Toward the end of 2003, I met her in her hospital room to try to reconcile her to her medical condition. As usual, she was ahead of me. When I started to talk about next steps, she waved her hand and cut me off. Her goals were now simple, she told me. No more trials. No more drugs. She realized that her reprieve had finally come to an end. She wanted to go home, to die the death that she expected in 1999.

The word "relapse" comes from the Latin for "slipping backward," or "slipping again." It signals not just a fall but another fall, a recurrent sin, a catastrophe that happens again. It carries a particularly chilling resonance in cancer — for it signals the reappearance of a disease that had once disappeared. When cancer recurs, it often does so in treatment-resistant or widely spread form. For many patients, it is relapse that presages the failure of all treatment. You may fear cancer, but what cancer patients fear is relapse.

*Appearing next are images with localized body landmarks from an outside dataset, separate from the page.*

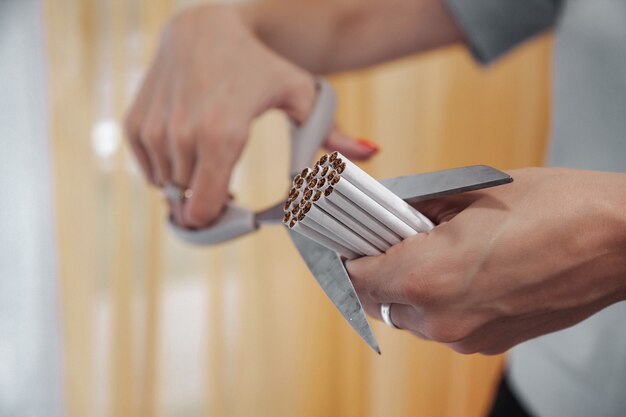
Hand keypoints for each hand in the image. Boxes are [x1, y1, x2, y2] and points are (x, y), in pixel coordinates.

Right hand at [125, 5, 377, 227]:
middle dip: (208, 204)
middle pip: (189, 202)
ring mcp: (154, 128)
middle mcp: (181, 134)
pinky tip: (188, 150)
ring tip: (211, 163)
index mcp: (223, 134)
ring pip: (167, 188)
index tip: (236, 213)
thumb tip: (372, 151)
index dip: (220, 222)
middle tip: (229, 190)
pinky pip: (148, 170)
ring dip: (188, 186)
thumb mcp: (301, 95)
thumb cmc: (259, 65)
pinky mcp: (135, 122)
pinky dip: (166, 170)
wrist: (206, 28)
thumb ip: (332, 132)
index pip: (206, 209)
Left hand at [346, 168, 625, 353]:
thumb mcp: (472, 192)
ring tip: (424, 252)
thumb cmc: (556, 207)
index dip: (344, 258)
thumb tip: (391, 209)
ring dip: (405, 288)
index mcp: (426, 276)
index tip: (344, 242)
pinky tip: (457, 271)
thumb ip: (418, 207)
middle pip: (378, 300)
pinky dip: (437, 301)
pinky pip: (444, 325)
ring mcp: (467, 336)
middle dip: (373, 272)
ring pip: (410, 316)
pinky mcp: (491, 342)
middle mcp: (440, 317)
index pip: (355, 276)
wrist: (623, 240)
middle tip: (381, 241)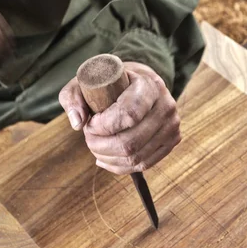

Why does cancer relapse? From one perspective, the answer has to do as much with language, or psychology, as with biology. Diabetes and heart failure, both chronic illnesses whose acuity can also wax and wane, are rarely described in terms of "relapse." Yet when a cancer disappears on a CT scan or becomes otherwise undetectable, we genuinely begin to believe that the disappearance is real, or even permanent, even though statistical reasoning might suggest the opposite. A resurrection implies a previous burial. Cancer's "relapse" thus implies a belief that the disease was once truly dead.

But what if my patient's cancer had never actually died, despite its invisibility on all scans and tests? CT scans, after all, lack the resolution to detect a single remnant cell. Blood tests for cancer also have a resolution limit: they detect cancer only when millions of tumor cells are present in the body. What if her cancer had persisted in a dormant state during her remissions — effectively frozen but ready to germinate? Could her case history be viewed through an inverted lens: not as a series of remissions punctuated by the occasional relapse, but rather a prolonged relapse, relieved by an occasional remission?

In fact, this view of cancer — as tenaciously persistent and able to regenerate after apparently disappearing — has come to occupy the very center of cancer biology. Intriguingly, for some cancers, this regenerative power appears to be driven by a specific cell type lurking within the cancer that is capable of dormancy, growth and infinite regeneration — a cancer "stem cell."

If such a phoenixlike cell truly exists within cancer, the implication for cancer therapy will be enormous: this cell might be the ultimate determinant of relapse. For decades, scientists have wondered if the efforts to treat certain cancers have stalled because we haven't yet found the right kind of drug. But the notion that cancers contain stem cells might radically redirect our efforts to develop anticancer drugs. Is it possible that the quest to treat cancer has also stalled because we haven't even found the right kind of cell?